» POLECENIE DO WYKONANIA: Zwróć bez zmian fragment poniższego tekstu o estakadzie katowickiej, który zaczyna się od słów zawierających „Zobacz też: Estakada” i kończy na „wiele mniejszy hałas.”.

Nasza Loteria SR - pasek na kartach artykułów

Estakada katowicka: Po odbudowie będzie jedna nitka czy dwie?

Marcin Idczak
Estakada katowicka: Po odbudowie będzie jedna nitka czy dwie?
Estakada katowicka: Po odbudowie będzie jedna nitka czy dwie? Grzegorz Dembiński
Pojawiła się koncepcja, by zamiast dwóch osobnych jezdni, estakada katowicka miała tylko jedną. Ma być ciszej i bezpieczniej.

Jeden z najbardziej znanych poznańskich działaczy społecznych zaproponował, by odbudować tylko jedną nitkę estakady katowickiej. Jak twierdzi Włodzimierz Nowak, dzięki temu będzie bezpieczniej i ciszej.

Zobacz też: Estakada katowicka: Trwa rozbiórka jednego z wiaduktów [FOTO, WIDEO]

Przed tygodniem rozpoczęła się rozbiórka pierwszego z wiaduktów. Powinna zakończyć się za dwa tygodnie. Wówczas robotnicy zaczną go stawiać od początku. Potrwa to do końca roku. Później przyjdzie czas na budowę drugiej części trasy.

Włodzimierz Nowak mówi, że ostatnio jeździł rowerem wokół miejsca, gdzie trwają prace. Był już wieczór i uderzyła go cisza. Nie było słychać samochodów. Jadące po jednej nitce pojazdy powodują o wiele mniejszy hałas.

» UDOSTĘPNIONY MATERIAŁ:
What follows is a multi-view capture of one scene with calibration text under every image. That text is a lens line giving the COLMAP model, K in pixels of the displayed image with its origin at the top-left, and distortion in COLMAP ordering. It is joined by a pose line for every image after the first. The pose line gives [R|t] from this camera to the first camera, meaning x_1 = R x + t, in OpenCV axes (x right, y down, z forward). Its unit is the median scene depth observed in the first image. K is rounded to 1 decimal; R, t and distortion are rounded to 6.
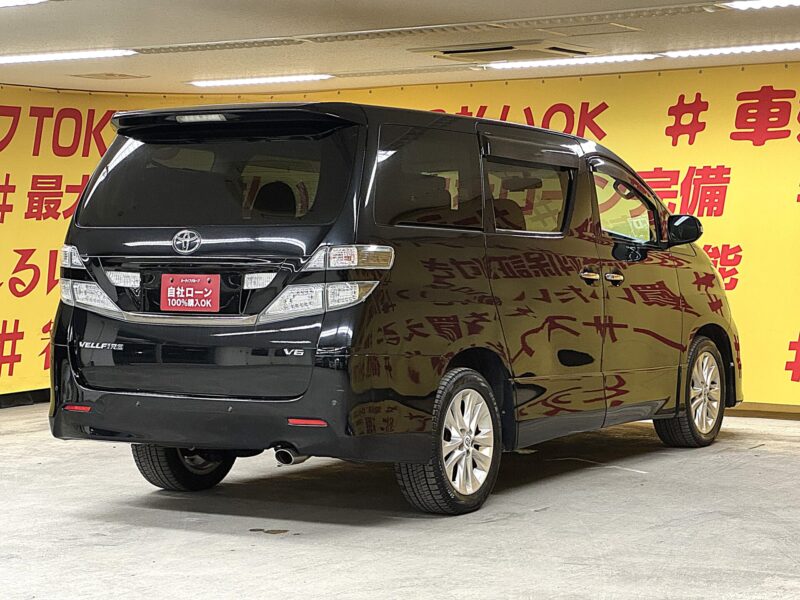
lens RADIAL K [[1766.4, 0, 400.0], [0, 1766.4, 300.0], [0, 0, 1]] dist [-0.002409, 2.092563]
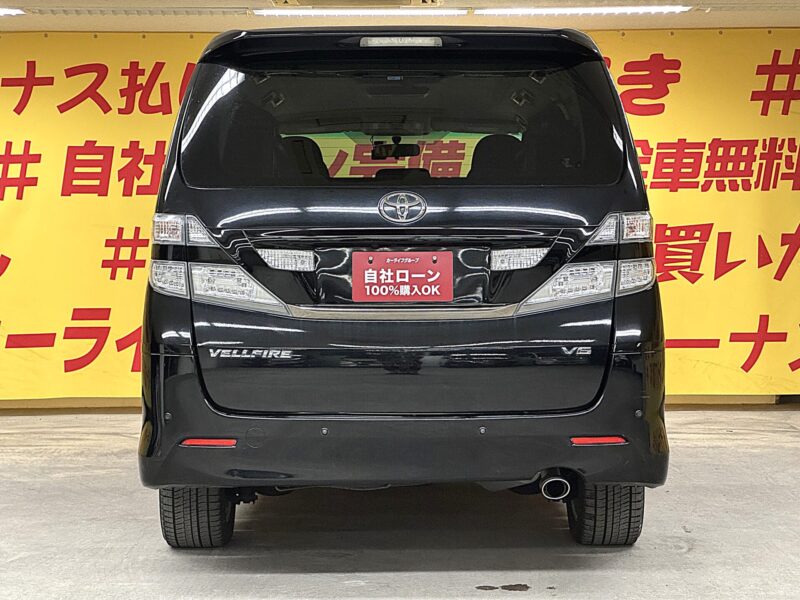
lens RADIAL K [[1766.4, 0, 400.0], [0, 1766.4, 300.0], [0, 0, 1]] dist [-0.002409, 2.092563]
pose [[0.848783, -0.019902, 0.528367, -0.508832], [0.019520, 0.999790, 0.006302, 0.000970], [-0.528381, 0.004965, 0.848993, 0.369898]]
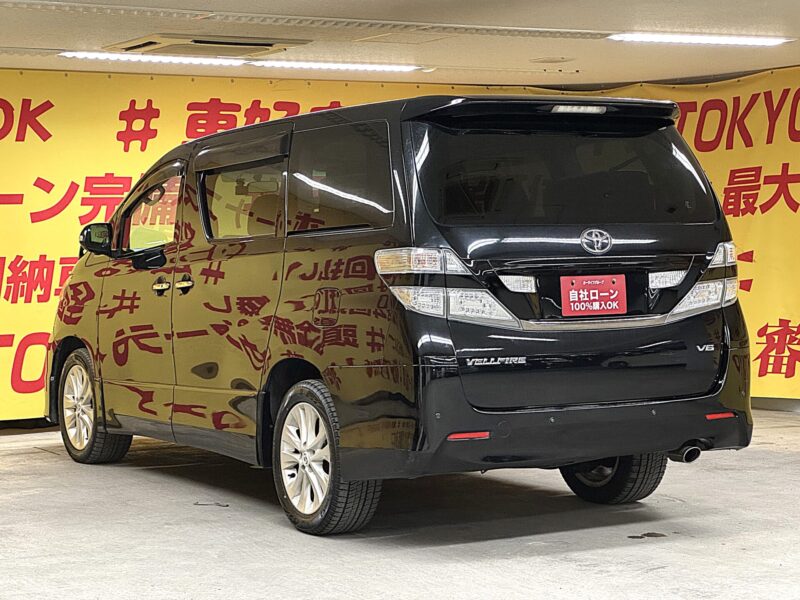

» ODPOWIEDŹ NA ZADANIE:
Zobacz też: Estakada katowicka: Trwa rozbiórka jednego z wiaduktów [FOTO, WIDEO]

Przed tygodniem rozpoczęła się rozbiórka pierwszego z wiaduktów. Powinna zakończyć się za dwa tygodnie. Wówczas robotnicy zaczną go stawiać od początku. Potrwa to do końca roku. Później przyjdzie czas na budowę drugiej części trasy.

Włodzimierz Nowak mówi, że ostatnio jeździł rowerem wokół miejsca, gdzie trwają prace. Był już wieczór i uderzyła go cisza. Nie było słychać samochodów. Jadące po jednej nitce pojazdy powodują o wiele mniejszy hałas.